In order to gauge FX volumes, and with a dearth of quality data since then, Bank of America Merrill Lynch have utilised the more frequent (semi-annual) surveys published by FX committees in the major trading centers –UK, US and Singapore.

The banks research has shown that in October 2011, AUD-USD leapfrogged both USD-JPY and GBP-USD to become the second most traded spot currency pair in the US after EUR/USD.

In the UK, it became the third most traded currency, with its share just 0.6ppt shy of cable in second place.

The demand for the Australian dollar is significant relative to the increase in overall FX volumes, with the share of AUD rising by 3ppt to over 10% of overall transactions.

Both the moves are unprecedented and unlikely to be fully explained by the market volatility in 3Q last year, which would have affected overall volumes too.
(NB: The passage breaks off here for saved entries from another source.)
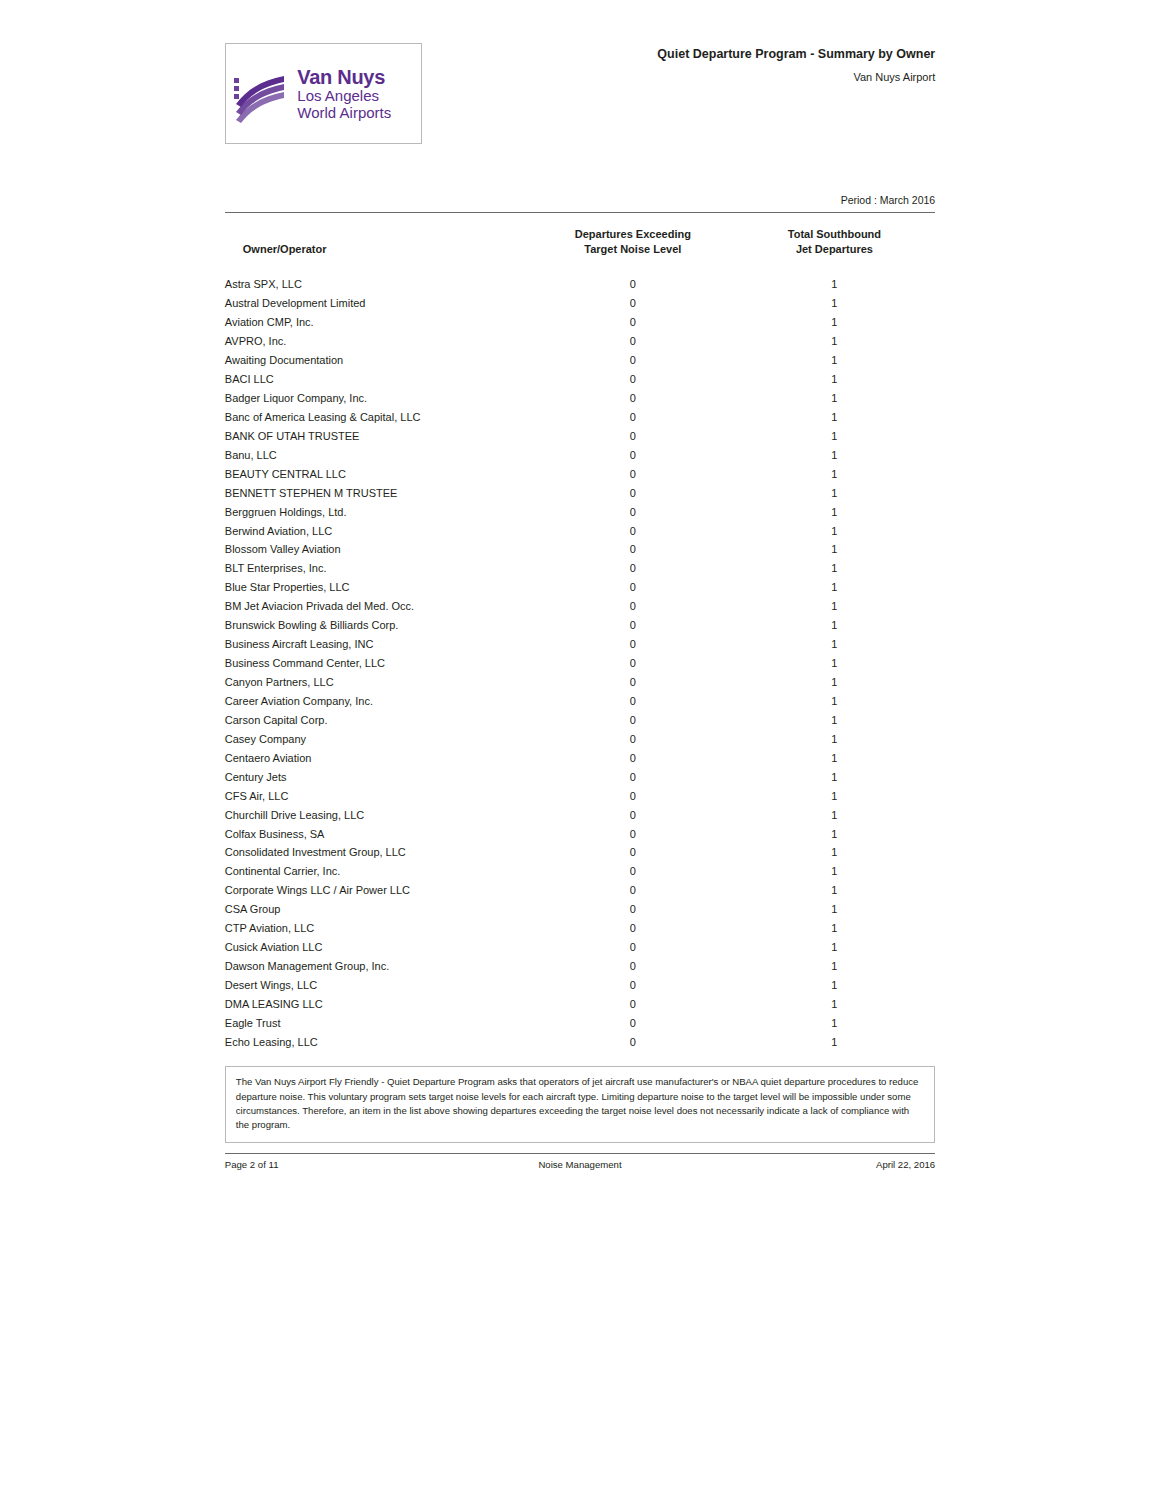Van Nuys
Los Angeles
World Airports
Quiet Departure Program - Summary by Owner
Van Nuys Airport
Period : March 2016
| Owner/Operator | Departures Exceeding Target Noise Level | Total Southbound Jet Departures |
| --- | --- | --- |
| Astra SPX, LLC | 0 | 1 |
| Austral Development Limited | 0 | 1 |
| Aviation CMP, Inc. | 0 | 1 |
| AVPRO, Inc. | 0 | 1 |
| Awaiting Documentation | 0 | 1 |
| BACI LLC | 0 | 1 |
| Badger Liquor Company, Inc. | 0 | 1 |
| Banc of America Leasing & Capital, LLC | 0 | 1 |
| BANK OF UTAH TRUSTEE | 0 | 1 |
| Banu, LLC | 0 | 1 |
| BEAUTY CENTRAL LLC | 0 | 1 |
| BENNETT STEPHEN M TRUSTEE | 0 | 1 |
| Berggruen Holdings, Ltd. | 0 | 1 |
| Berwind Aviation, LLC | 0 | 1 |
| Blossom Valley Aviation | 0 | 1 |
| BLT Enterprises, Inc. | 0 | 1 |
| Blue Star Properties, LLC | 0 | 1 |
| BM Jet Aviacion Privada del Med. Occ. | 0 | 1 |
| Brunswick Bowling & Billiards Corp. | 0 | 1 |
| Business Aircraft Leasing, INC | 0 | 1 |
| Business Command Center, LLC | 0 | 1 |
| Canyon Partners, LLC | 0 | 1 |
| Career Aviation Company, Inc. | 0 | 1 |
| Carson Capital Corp. | 0 | 1 |
| Casey Company | 0 | 1 |
| Centaero Aviation | 0 | 1 |
| Century Jets | 0 | 1 |
| CFS Air, LLC | 0 | 1 |
| Churchill Drive Leasing, LLC | 0 | 1 |
| Colfax Business, SA | 0 | 1 |
| Consolidated Investment Group, LLC | 0 | 1 |
| Continental Carrier, Inc. | 0 | 1 |
| Corporate Wings LLC / Air Power LLC | 0 | 1 |
| CSA Group | 0 | 1 |
| CTP Aviation, LLC | 0 | 1 |
| Cusick Aviation LLC | 0 | 1 |
| Dawson Management Group, Inc. | 0 | 1 |
| Desert Wings, LLC | 0 | 1 |
| DMA LEASING LLC | 0 | 1 |
| Eagle Trust | 0 | 1 |
| Echo Leasing, LLC | 0 | 1 |
The Van Nuys Airport Fly Friendly - Quiet Departure Program asks that operators of jet aircraft use manufacturer's or NBAA quiet departure procedures to reduce departure noise. This voluntary program sets target noise levels for each aircraft type. Limiting departure noise to the target level will be impossible under some circumstances. Therefore, an item in the list above showing departures exceeding the target noise level does not necessarily indicate a lack of compliance with the program.
Page 2 of 11
Noise Management
April 22, 2016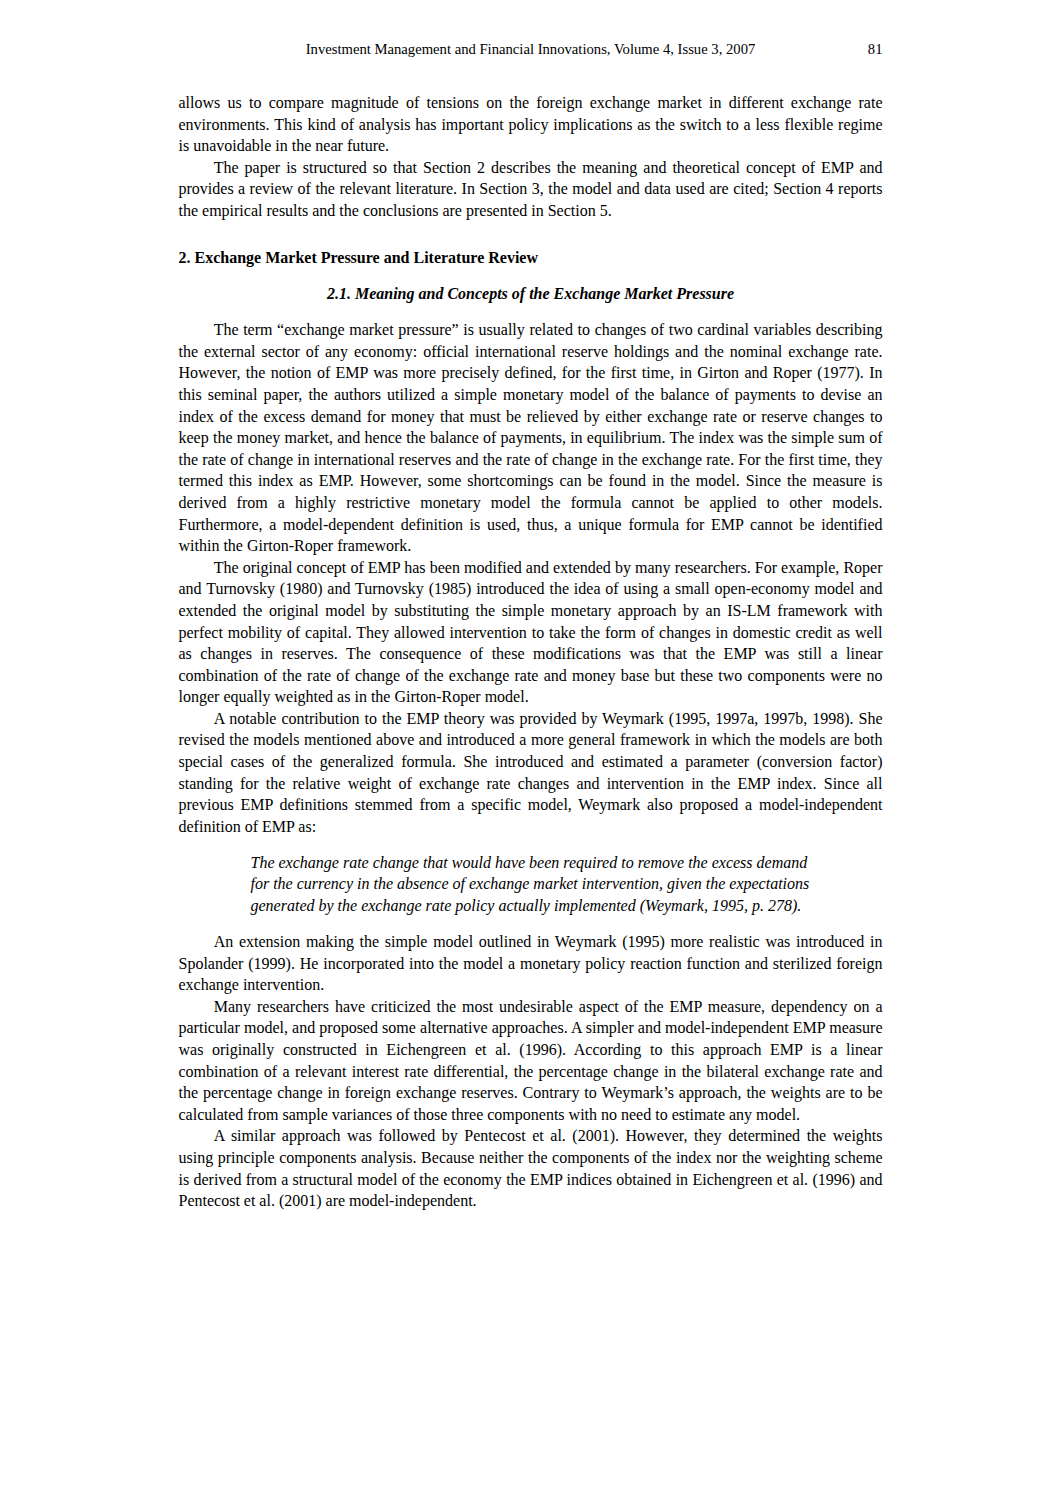Investment Management and Financial Innovations, Volume 4, Issue 3, 2007 81
allows us to compare magnitude of tensions on the foreign exchange market in different exchange rate environments. This kind of analysis has important policy implications as the switch to a less flexible regime is unavoidable in the near future.
The paper is structured so that Section 2 describes the meaning and theoretical concept of EMP and provides a review of the relevant literature. In Section 3, the model and data used are cited; Section 4 reports the empirical results and the conclusions are presented in Section 5.
2. Exchange Market Pressure and Literature Review
2.1. Meaning and Concepts of the Exchange Market Pressure
The term “exchange market pressure” is usually related to changes of two cardinal variables describing the external sector of any economy: official international reserve holdings and the nominal exchange rate. However, the notion of EMP was more precisely defined, for the first time, in Girton and Roper (1977). In this seminal paper, the authors utilized a simple monetary model of the balance of payments to devise an index of the excess demand for money that must be relieved by either exchange rate or reserve changes to keep the money market, and hence the balance of payments, in equilibrium. The index was the simple sum of the rate of change in international reserves and the rate of change in the exchange rate. For the first time, they termed this index as EMP. However, some shortcomings can be found in the model. Since the measure is derived from a highly restrictive monetary model the formula cannot be applied to other models. Furthermore, a model-dependent definition is used, thus, a unique formula for EMP cannot be identified within the Girton-Roper framework.
The original concept of EMP has been modified and extended by many researchers. For example, Roper and Turnovsky (1980) and Turnovsky (1985) introduced the idea of using a small open-economy model and extended the original model by substituting the simple monetary approach by an IS-LM framework with perfect mobility of capital. They allowed intervention to take the form of changes in domestic credit as well as changes in reserves. The consequence of these modifications was that the EMP was still a linear combination of the rate of change of the exchange rate and money base but these two components were no longer equally weighted as in the Girton-Roper model.
A notable contribution to the EMP theory was provided by Weymark (1995, 1997a, 1997b, 1998). She revised the models mentioned above and introduced a more general framework in which the models are both special cases of the generalized formula. She introduced and estimated a parameter (conversion factor) standing for the relative weight of exchange rate changes and intervention in the EMP index. Since all previous EMP definitions stemmed from a specific model, Weymark also proposed a model-independent definition of EMP as:
The exchange rate change that would have been required to remove the excess demand for the currency in the absence of exchange market intervention, given the expectations generated by the exchange rate policy actually implemented (Weymark, 1995, p. 278).
An extension making the simple model outlined in Weymark (1995) more realistic was introduced in Spolander (1999). He incorporated into the model a monetary policy reaction function and sterilized foreign exchange intervention.
Many researchers have criticized the most undesirable aspect of the EMP measure, dependency on a particular model, and proposed some alternative approaches. A simpler and model-independent EMP measure was originally constructed in Eichengreen et al. (1996). According to this approach EMP is a linear combination of a relevant interest rate differential, the percentage change in the bilateral exchange rate and the percentage change in foreign exchange reserves. Contrary to Weymark’s approach, the weights are to be calculated from sample variances of those three components with no need to estimate any model.
A similar approach was followed by Pentecost et al. (2001). However, they determined the weights using principle components analysis. Because neither the components of the index nor the weighting scheme is derived from a structural model of the economy the EMP indices obtained in Eichengreen et al. (1996) and Pentecost et al. (2001) are model-independent.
Bank of America Merrill Lynch conclude:

"The increase in offshore AUD/USD turnover presents both benefits and risks, but if it has been primarily driven by carry-trade flows, the benefits from greater liquidity can quickly disappear if fundamental issues (China growth concerns) or “extreme” risk events (intensification of Eurozone crisis) arise, as well as if there is any further back-up in G4 yields.

"We maintain our view that levels just below parity represent a fundamentally “fair” value for AUD/USD, while cognisant of the fact that some of the carry and reserve flow support for the currency needs to diminish before we reach there."